Extract each line holding the word "муниципальной" from the entries.

→ **Page layout parsing data**
<<<<
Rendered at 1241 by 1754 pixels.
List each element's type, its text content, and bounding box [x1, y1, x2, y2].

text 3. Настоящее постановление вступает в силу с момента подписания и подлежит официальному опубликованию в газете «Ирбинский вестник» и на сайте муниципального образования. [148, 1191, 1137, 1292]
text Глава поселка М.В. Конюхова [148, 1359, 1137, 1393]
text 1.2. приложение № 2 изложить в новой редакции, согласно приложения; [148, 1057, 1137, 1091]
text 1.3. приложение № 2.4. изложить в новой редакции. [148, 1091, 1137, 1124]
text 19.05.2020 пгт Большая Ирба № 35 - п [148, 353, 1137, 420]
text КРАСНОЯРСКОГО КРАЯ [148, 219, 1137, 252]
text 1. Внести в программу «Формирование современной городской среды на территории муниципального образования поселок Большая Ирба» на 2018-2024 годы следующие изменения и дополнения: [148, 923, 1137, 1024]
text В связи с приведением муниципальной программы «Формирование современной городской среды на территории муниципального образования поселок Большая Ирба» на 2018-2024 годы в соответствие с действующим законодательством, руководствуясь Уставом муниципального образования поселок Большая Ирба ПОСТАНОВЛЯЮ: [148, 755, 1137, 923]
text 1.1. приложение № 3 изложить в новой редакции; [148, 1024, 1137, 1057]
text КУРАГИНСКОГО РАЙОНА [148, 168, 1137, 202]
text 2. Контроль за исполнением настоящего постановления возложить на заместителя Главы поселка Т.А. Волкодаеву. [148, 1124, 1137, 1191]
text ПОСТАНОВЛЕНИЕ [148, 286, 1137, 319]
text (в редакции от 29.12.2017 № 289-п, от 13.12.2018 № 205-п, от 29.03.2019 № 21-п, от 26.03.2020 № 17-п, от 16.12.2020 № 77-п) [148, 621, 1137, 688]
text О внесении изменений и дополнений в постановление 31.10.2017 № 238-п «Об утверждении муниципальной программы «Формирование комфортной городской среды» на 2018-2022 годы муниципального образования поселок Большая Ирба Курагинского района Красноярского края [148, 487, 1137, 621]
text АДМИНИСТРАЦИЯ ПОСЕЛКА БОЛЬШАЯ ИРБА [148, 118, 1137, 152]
>>>>
→ **Output below**
text В связи с приведением муниципальной программы «Формирование современной городской среды на территории муниципального образования поселок Большая Ирба» на 2018-2024 годы в соответствие с действующим законодательством, руководствуясь Уставом муниципального образования поселок Большая Ирба ПОСТАНОВЛЯЮ: [148, 755, 1137, 923]
text О внесении изменений и дополнений в постановление 31.10.2017 № 238-п «Об утверждении муниципальной программы «Формирование комфортной городской среды» на 2018-2022 годы муниципального образования поселок Большая Ирба Курагинского района Красноярского края [148, 487, 1137, 621]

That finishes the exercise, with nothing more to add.